Blacks complicit in their own exploitation

William T. Robinson, Jr.

We are living in times where we are quick to defend the right to express one’s personal views, even when those views and practices are contrary to established, accepted traditional views. In fact, we generally encourage artistic creativity, especially in entertainment venues. We are constantly pushed and encouraged to learn to respectfully honor one’ right to disagree. But there are times when we must draw the line.

I, for one, will defend to the end the right to freedom of speech with the consequences that may unfold. But we must vehemently speak out and protest when one’s actions may be destructive and inflammatory to society, especially to the moral direction of a younger generation.

The things we say and do affect how we are judged and valued, regardless of how we may personally feel. In fact, too often the actions of a few contribute to negative perceptions and stereotypes that are attributed to a group. I am saying this to personally vent my frustration and indignation at the public display of what I see as blatant sexual exploitation in song and dance, especially by some Black artists in concerts, TV and movies.

I guess I can be considered a prude, but I can no longer keep quiet by not addressing the continuing sexual exploitation of Black women especially in song and dance. But I am even more surprised by the lack of public disdain by the Black community in accepting entertaining artists who aid in the exploitation and deterioration of our moral values and contribute to our depiction as negative Black stereotypes. Where is the outcry from Black churches, Black parents, Black communities, and Black businesses holding those Blacks accountable for bastardizing our worth as proud and respectful people? For the sake of making money and being entertained, isn’t anything sacred anymore?

I was shocked and appalled when we normalized ‘twerking.’ I even saw a three-year-old girl twerking on media, being encouraged by her mother. Excuse me if I don’t find seeing young Black girls twerking and sexually gyrating their bodies as entertaining. And some of us wonder why so many young girls are promiscuous and think nothing about parading around practically naked.

Mothers and fathers, you have an obligation and responsibility to instill some type of morality, integrity, self-respect, and self-worth in your children, especially your daughters. Our silence or lack of righteous indignation is aiding in our moral decline. We are failing our children by not speaking out and demanding better. The sexual exploitation being shown in dance and song by some Black rap artists is unacceptable and inexcusable.

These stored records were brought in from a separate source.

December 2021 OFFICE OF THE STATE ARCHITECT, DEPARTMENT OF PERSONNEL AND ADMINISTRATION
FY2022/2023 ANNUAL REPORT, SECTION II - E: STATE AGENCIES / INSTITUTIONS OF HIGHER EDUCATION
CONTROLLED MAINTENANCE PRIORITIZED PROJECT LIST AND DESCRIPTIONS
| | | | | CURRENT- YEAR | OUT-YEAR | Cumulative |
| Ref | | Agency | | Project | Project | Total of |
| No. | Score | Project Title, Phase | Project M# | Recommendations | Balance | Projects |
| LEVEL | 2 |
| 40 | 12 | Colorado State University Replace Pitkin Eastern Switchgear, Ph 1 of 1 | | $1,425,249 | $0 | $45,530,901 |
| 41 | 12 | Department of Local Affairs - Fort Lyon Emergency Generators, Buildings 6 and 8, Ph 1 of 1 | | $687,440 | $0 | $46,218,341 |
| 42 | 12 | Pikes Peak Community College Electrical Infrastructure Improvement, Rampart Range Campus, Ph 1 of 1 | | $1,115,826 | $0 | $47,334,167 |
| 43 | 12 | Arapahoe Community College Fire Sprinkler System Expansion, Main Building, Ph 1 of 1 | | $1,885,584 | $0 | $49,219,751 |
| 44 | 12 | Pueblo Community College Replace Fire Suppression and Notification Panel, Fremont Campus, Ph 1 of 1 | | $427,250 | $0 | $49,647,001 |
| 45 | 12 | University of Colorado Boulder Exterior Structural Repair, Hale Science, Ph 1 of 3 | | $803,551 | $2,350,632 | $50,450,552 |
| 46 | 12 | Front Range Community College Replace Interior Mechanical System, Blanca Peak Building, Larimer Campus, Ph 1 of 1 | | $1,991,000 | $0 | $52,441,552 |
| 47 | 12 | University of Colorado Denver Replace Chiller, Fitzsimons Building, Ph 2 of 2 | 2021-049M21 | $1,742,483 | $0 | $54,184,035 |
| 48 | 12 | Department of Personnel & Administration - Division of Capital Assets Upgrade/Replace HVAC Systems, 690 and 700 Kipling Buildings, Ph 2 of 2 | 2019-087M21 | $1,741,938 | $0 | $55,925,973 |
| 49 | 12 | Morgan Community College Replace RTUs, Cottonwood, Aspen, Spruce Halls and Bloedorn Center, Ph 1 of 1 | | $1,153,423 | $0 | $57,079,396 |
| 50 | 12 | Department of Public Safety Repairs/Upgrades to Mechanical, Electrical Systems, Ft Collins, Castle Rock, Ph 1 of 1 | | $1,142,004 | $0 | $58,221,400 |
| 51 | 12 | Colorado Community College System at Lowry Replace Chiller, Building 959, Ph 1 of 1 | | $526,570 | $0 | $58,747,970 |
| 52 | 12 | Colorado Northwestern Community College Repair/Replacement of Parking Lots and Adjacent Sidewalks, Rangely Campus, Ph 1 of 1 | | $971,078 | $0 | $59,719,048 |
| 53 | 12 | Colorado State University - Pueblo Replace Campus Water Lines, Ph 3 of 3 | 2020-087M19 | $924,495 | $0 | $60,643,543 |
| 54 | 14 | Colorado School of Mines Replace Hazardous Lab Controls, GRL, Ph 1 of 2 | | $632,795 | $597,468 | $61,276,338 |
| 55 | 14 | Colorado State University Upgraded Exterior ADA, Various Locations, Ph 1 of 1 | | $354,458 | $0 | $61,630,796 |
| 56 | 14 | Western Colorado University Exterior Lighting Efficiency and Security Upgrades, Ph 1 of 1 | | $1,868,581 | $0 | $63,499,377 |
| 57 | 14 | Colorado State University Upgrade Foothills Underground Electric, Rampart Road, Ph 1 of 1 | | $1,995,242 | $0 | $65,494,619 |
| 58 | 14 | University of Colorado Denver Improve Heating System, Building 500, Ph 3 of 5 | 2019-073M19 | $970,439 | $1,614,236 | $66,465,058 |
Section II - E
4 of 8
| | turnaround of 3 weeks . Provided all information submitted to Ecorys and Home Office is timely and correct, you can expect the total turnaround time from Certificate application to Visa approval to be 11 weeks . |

Artists in entertainment venues such as music, TV or movies may have the right to display their artistic creativity—but they should be mindful they are influencing young credulous minds. Parents should be quick to change the TV channels, monitor the music their children listen to, and hold sponsors responsible for having certain derogatory artists representing their products. These are artists who have a history of tainting and soiling the minds of young children and young adults. When is enough, enough? When will the Black community stop accepting or tolerating this buffoonery by their own?

While to each his own, the number one song in many music venues is ‘WAP (Wet As P…sy)’ by Cardi B featuring Meagan Thee Stallion. If you can accept the lyrics to songs such as ‘WAP’ or BRS Kash’s ‘Throat Baby’ and find it permissible among our children and young adults, that says a lot about who you are and where we are headed as a nation.

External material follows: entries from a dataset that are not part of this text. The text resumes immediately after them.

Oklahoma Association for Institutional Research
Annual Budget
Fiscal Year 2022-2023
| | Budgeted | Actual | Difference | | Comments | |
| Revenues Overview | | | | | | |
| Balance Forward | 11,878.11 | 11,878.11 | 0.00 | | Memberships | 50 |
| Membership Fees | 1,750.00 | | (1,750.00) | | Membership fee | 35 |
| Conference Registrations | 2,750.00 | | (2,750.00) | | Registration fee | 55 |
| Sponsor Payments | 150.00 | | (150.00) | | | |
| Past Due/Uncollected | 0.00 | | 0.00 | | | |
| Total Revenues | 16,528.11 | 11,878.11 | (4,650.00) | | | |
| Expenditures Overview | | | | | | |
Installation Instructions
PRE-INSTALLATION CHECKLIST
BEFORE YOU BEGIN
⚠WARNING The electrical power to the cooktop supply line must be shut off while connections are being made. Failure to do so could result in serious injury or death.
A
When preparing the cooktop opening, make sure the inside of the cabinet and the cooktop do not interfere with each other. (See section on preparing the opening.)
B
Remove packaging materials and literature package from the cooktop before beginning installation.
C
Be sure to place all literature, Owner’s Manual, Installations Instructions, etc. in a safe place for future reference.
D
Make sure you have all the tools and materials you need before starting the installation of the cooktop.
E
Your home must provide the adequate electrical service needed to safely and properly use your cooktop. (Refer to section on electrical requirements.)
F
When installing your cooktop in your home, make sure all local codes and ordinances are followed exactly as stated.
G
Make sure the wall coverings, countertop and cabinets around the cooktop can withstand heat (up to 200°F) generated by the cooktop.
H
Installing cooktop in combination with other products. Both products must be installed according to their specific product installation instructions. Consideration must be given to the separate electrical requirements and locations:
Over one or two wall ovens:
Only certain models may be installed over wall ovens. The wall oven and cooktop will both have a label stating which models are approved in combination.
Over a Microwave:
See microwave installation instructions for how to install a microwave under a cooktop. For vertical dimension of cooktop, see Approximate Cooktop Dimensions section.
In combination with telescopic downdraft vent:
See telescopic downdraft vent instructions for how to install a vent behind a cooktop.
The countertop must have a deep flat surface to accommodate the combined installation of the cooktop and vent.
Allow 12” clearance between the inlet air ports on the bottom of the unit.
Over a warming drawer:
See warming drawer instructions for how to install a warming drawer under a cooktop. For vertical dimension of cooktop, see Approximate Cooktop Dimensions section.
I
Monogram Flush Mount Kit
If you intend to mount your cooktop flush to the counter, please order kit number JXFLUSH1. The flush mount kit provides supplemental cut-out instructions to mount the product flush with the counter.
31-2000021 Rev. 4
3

Some artists make excuses or rationalize that they have cleaner versions of their sexually provocative, degrading and exploitative songs. But we know their faithful fans will find and listen to the original versions. These ‘xxx’ rated, vulgar songs belong in strip clubs where they have a willing, paying audience—not literally being forced upon mainstream America. Vulnerable and impressionable children are being exposed to songs and dances that help to normalize immorality and indecency.

I feel the Black community should reach out to Black artists contributing to the sexual exploitation of Black women and educate them as to how they are doing their race (especially young children) a great disservice. There are too many conscientious Blacks working tirelessly by example, trying to change the negative narratives so often attributed to our community.

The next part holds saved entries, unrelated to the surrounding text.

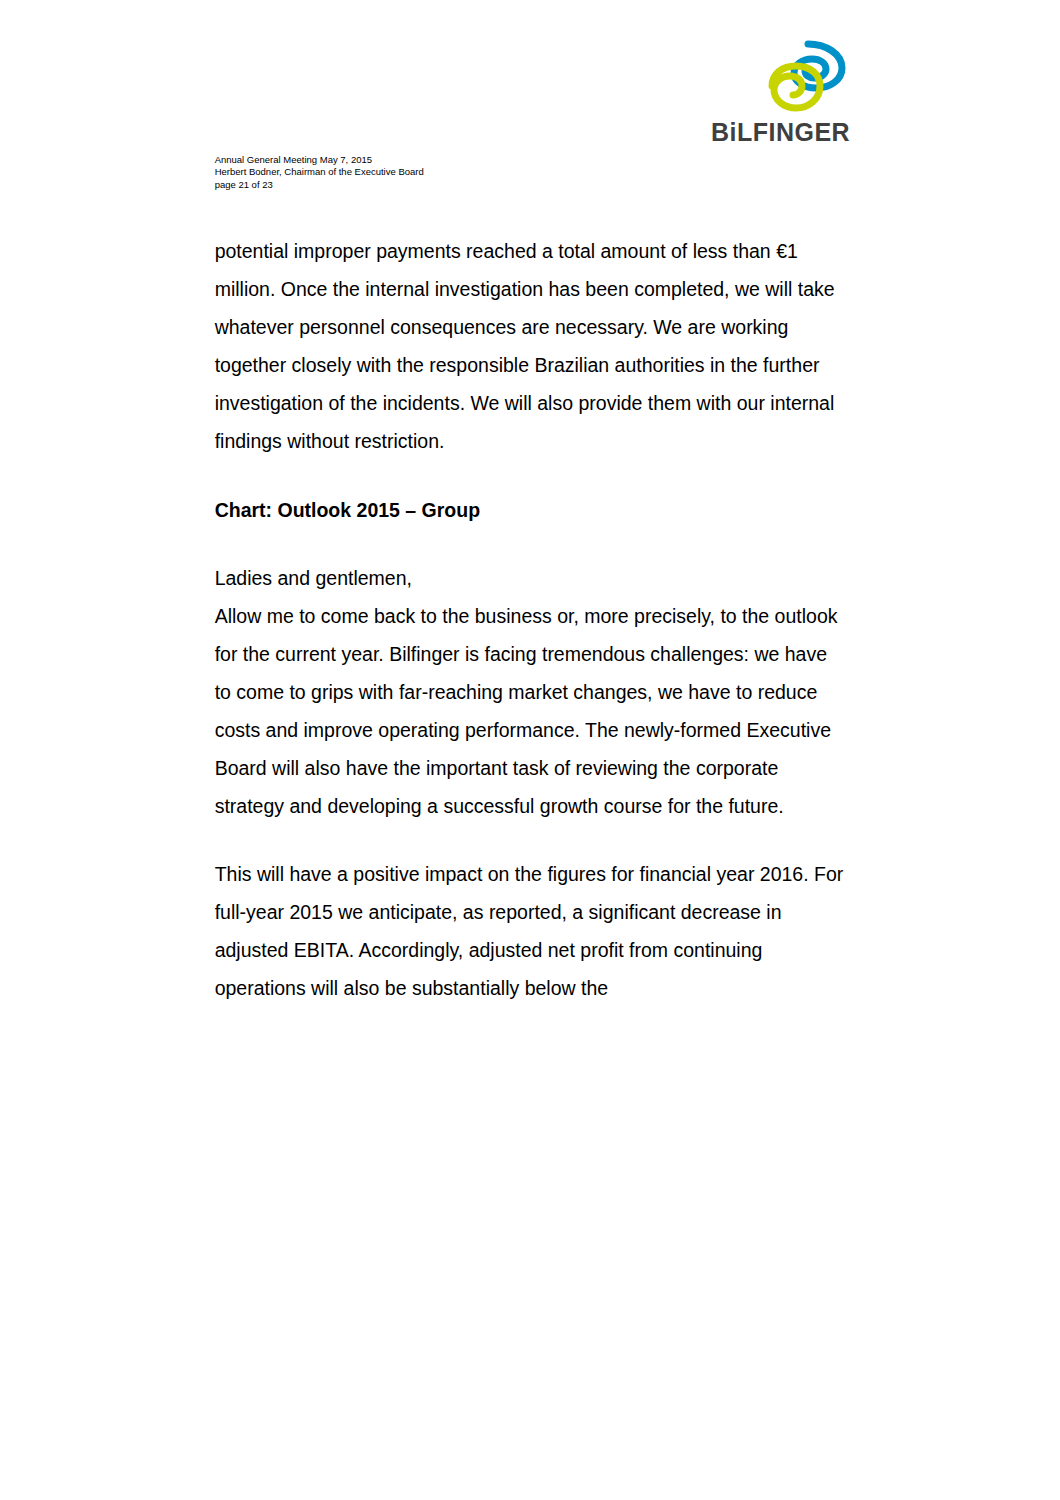Bi LFINGER
Annual General Meeting May 7, 2015
Herbert Bodner, Chairman of the Executive Board
page 21 of 23
potential improper payments reached a total amount of less than €1 million. Once the internal investigation has been completed, we will take whatever personnel consequences are necessary. We are working together closely with the responsible Brazilian authorities in the further investigation of the incidents. We will also provide them with our internal findings without restriction.
Chart: Outlook 2015 – Group
Ladies and gentlemen,
Allow me to come back to the business or, more precisely, to the outlook for the current year. Bilfinger is facing tremendous challenges: we have to come to grips with far-reaching market changes, we have to reduce costs and improve operating performance. The newly-formed Executive Board will also have the important task of reviewing the corporate strategy and developing a successful growth course for the future.
This will have a positive impact on the figures for financial year 2016. For full-year 2015 we anticipate, as reported, a significant decrease in adjusted EBITA. Accordingly, adjusted net profit from continuing operations will also be substantially below the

Some would be quick to say that the older Black generation has failed the younger generation by falling short in offering guidance and instruction to help our youth navigate their struggle to persevere and grow with dignity and pride. For whatever reasons, this lack of direction (especially in not teaching our children Black history) has created a handful of self-serving young Blacks exercising promiscuousness carte blanche in influencing their peers. It is as if these young Black artists, especially in the music venue, are ignorant or just don’t care about the impact they have on how their race is perceived. If they were held accountable or chastised, perhaps they would feel they have a responsibility and obligation to present themselves in a more positive light.

Perhaps the worst assumption is that we are comfortable living in a world where the dark seems to have diminished the light and that we as a people are willingly gravitating and accepting indecency, immorality, vulgarity, and pervasiveness. I pray that there are enough soldiers of the light willing to speak out and change this downward, degrading, exploitative scenario.